Putting It All Together

from anchor import (
    Agent, MemoryManager, InMemoryEntryStore,
    memory_skill, rag_skill, tool,
)

# Custom tool
@tool
def calculate(expression: str) -> str:
    """Evaluate a math expression."""
    try:
        result = eval(expression)  # noqa: S307
        return str(result)
    except Exception as e:
        return f"Error: {e}"

# Setup
memory = MemoryManager(store=InMemoryEntryStore())

agent = (
    Agent(model="claude-haiku-4-5-20251001", max_rounds=5)
    .with_system_prompt("You are a helpful assistant with memory and tools.")
    .with_memory(memory)
    .with_tools([calculate])
    .with_skill(memory_skill(memory))
)

# Chat
for chunk in agent.chat("Remember that my favorite color is blue"):
    print(chunk, end="", flush=True)

Error Handling and Retries

The underlying BaseLLMProvider retries on transient errors with exponential backoff.

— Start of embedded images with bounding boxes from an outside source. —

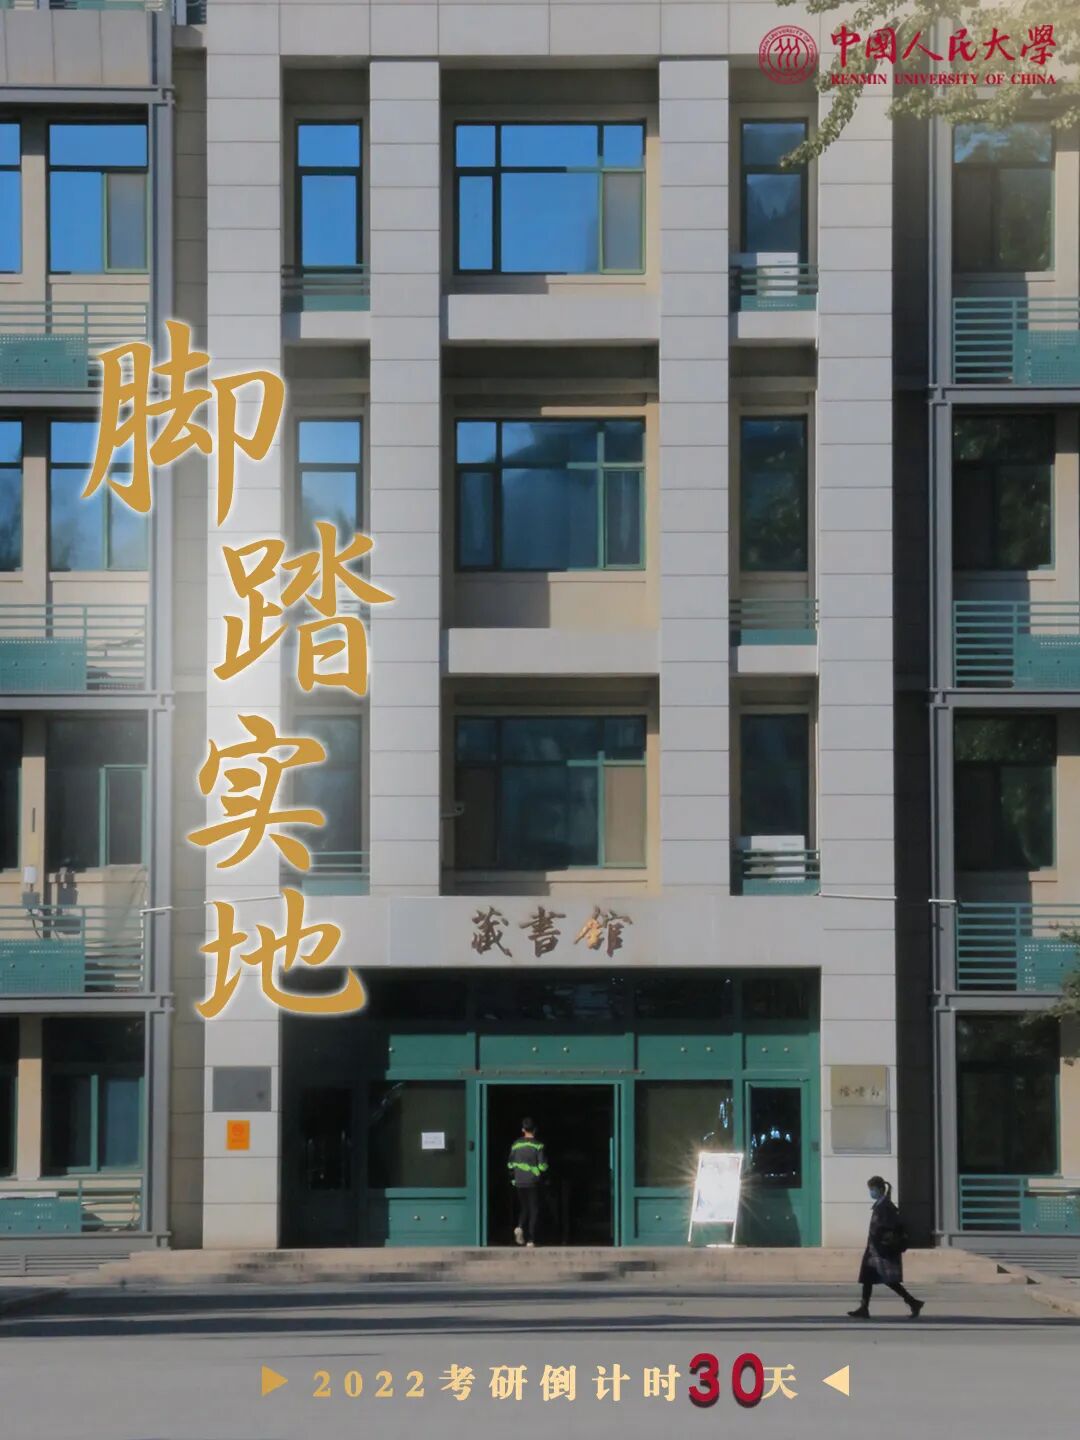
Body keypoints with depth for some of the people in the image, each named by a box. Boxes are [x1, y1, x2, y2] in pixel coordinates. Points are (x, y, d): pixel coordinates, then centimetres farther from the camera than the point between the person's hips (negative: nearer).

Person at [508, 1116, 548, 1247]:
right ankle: (530, 1240, -3)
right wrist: (543, 1176, 8)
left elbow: (510, 1164, 8)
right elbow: (543, 1166, -10)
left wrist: (513, 1178, 20)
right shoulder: (538, 1145, -9)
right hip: (533, 1182, -3)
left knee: (523, 1208, 19)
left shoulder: (516, 1144, 3)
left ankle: (520, 1227, -8)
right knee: (534, 1210, 3)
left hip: (519, 1182, 3)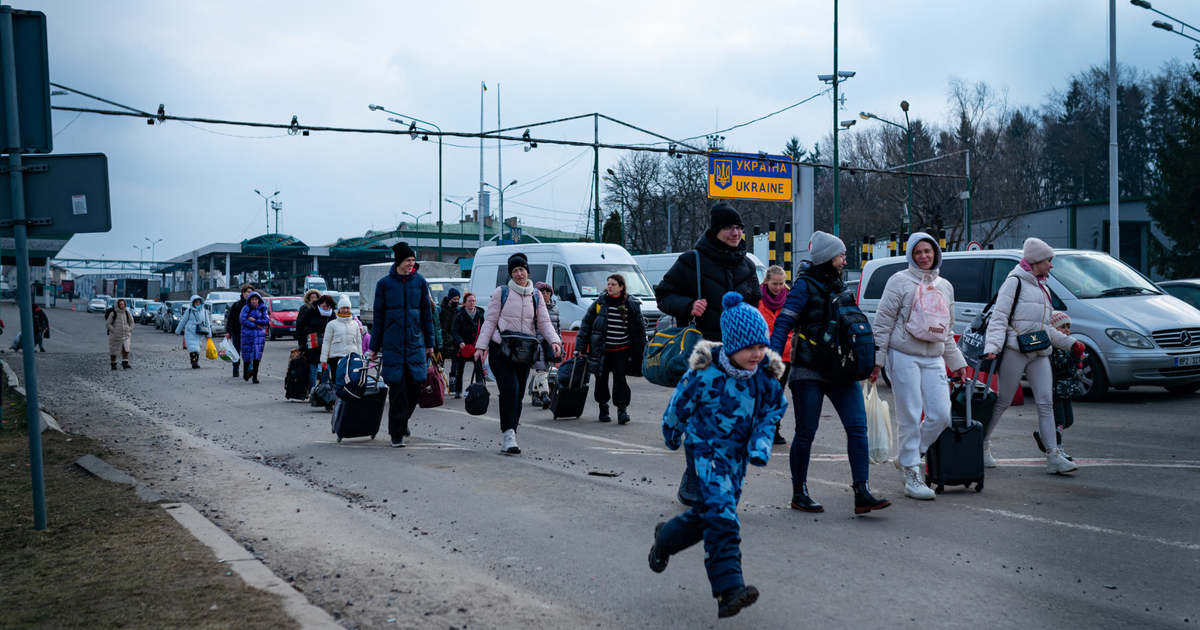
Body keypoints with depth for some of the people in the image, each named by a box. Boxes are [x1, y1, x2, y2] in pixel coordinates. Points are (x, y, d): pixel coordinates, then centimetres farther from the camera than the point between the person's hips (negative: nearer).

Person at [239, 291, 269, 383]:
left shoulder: (262, 308, 5)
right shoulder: (246, 308, -1)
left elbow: (266, 321, -2)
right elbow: (243, 320, -12)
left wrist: (254, 320, -11)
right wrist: (255, 325, -12)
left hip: (259, 334, 1)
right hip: (247, 333, -1)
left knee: (257, 355, -7)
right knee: (247, 354, 4)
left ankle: (255, 376, -5)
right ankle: (245, 374, 25)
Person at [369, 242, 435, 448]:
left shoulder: (420, 282, 6)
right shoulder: (384, 283, 2)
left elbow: (427, 314, 11)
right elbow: (378, 317, 6)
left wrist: (430, 343, 9)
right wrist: (375, 347, 5)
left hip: (416, 342, 2)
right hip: (392, 344, -2)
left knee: (415, 384, -1)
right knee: (397, 387, -4)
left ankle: (402, 420, 25)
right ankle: (397, 434, 4)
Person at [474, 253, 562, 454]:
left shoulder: (536, 296, 12)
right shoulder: (501, 293, 2)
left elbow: (544, 322, 9)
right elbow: (490, 321, 2)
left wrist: (554, 340, -9)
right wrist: (481, 346, -6)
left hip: (524, 352, 4)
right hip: (501, 349, -4)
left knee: (518, 394, 5)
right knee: (510, 388, -18)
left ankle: (508, 436, 15)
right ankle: (509, 434, -18)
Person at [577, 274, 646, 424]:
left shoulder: (631, 305, 0)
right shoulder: (599, 303, 1)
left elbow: (640, 327, 6)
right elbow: (586, 325, 3)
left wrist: (642, 350, 4)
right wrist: (580, 348, -1)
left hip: (621, 350, -1)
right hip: (601, 350, 2)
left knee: (620, 378, -10)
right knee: (601, 379, 8)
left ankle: (622, 409, -2)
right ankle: (603, 408, 24)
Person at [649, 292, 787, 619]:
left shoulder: (766, 376, -6)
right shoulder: (706, 374, -19)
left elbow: (772, 412, 7)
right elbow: (680, 405, -3)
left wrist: (761, 446, -9)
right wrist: (673, 436, 13)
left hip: (738, 457, 6)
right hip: (706, 451, -6)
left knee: (707, 514, 16)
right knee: (722, 517, -19)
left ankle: (665, 538, 45)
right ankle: (729, 591, -23)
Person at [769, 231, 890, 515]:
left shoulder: (839, 287, 16)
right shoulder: (805, 286, -5)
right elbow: (783, 322, -11)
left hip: (840, 371, 6)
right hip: (809, 371, -6)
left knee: (858, 427, -6)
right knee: (806, 433, 1)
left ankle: (862, 494, -6)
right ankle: (799, 494, 14)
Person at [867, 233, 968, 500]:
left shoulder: (945, 286, 18)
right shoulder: (900, 281, 0)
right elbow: (883, 321, -4)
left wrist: (957, 362, 23)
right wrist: (876, 358, -9)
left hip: (934, 359, 6)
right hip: (904, 356, -5)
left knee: (941, 415, -1)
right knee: (910, 417, -5)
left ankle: (908, 457, 19)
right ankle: (911, 476, 2)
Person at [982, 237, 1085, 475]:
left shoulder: (1043, 289, 23)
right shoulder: (1015, 282, -1)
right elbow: (999, 317, -10)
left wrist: (1071, 343, 28)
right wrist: (992, 346, -22)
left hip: (1039, 353, 7)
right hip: (1015, 350, -7)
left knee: (1046, 403, -2)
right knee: (1003, 402, -1)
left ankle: (1053, 456, -4)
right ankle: (982, 445, 14)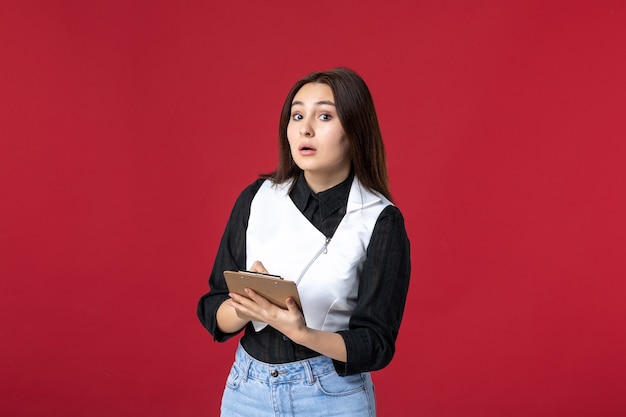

Transient errors include:

  • RateLimitError -- 429 responses (respects retry_after header)
  • ServerError -- 5xx responses
  • TimeoutError -- request timeouts

Non-transient errors (AuthenticationError, ModelNotFoundError, ContentFilterError) raise immediately.

Tool execution errors are caught and returned as error messages to the model, allowing it to recover gracefully.

See the LLM Providers Guide for details on fallback chains and the error hierarchy.